* [Data records]:
------
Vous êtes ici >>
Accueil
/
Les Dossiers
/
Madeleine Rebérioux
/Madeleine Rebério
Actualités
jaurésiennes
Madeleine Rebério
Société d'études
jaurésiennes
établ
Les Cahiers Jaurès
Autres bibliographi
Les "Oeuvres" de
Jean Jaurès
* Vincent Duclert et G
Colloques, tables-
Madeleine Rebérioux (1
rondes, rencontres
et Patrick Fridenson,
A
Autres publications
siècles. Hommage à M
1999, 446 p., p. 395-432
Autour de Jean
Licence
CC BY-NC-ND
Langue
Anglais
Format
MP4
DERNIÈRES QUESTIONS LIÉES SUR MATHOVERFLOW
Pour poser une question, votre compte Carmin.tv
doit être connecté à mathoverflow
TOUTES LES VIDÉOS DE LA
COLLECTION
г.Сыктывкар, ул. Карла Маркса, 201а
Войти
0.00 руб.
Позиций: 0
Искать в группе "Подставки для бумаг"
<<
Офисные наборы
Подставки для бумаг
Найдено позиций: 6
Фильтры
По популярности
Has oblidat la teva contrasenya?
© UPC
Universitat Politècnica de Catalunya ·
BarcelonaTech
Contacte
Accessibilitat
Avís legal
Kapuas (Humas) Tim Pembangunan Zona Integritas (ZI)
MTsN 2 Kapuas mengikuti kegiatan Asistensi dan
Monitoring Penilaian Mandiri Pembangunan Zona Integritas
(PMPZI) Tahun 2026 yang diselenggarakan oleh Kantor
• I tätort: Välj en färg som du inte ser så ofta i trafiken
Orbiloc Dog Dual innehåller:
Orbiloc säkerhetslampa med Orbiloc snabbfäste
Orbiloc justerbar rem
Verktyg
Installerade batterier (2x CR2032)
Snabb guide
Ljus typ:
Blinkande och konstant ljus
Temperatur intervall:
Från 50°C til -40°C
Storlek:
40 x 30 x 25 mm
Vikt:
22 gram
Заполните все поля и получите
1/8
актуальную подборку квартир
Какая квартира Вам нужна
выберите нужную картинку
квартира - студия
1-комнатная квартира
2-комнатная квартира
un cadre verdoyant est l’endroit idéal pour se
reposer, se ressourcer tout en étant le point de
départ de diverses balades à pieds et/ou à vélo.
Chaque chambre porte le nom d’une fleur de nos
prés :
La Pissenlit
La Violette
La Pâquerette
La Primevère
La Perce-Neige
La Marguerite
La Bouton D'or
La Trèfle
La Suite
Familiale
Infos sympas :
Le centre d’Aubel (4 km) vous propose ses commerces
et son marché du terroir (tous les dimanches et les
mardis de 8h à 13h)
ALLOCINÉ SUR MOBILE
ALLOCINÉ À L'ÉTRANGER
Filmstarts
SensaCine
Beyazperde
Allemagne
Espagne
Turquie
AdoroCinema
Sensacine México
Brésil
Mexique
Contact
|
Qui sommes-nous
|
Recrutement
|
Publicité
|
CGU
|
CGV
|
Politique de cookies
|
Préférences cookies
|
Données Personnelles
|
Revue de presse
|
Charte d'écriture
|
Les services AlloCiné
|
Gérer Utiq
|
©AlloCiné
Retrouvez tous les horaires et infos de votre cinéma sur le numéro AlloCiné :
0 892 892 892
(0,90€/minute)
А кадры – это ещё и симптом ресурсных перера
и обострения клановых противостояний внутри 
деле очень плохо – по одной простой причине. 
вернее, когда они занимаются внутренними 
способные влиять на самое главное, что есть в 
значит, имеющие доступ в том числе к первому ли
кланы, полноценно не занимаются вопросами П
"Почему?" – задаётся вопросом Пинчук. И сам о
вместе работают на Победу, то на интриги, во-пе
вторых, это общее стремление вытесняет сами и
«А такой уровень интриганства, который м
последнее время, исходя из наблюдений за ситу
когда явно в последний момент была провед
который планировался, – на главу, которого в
------
Report each line in the records above that contains the string "бумаг". Case counts.

Искать в группе "Подставки для бумаг"
Подставки для бумаг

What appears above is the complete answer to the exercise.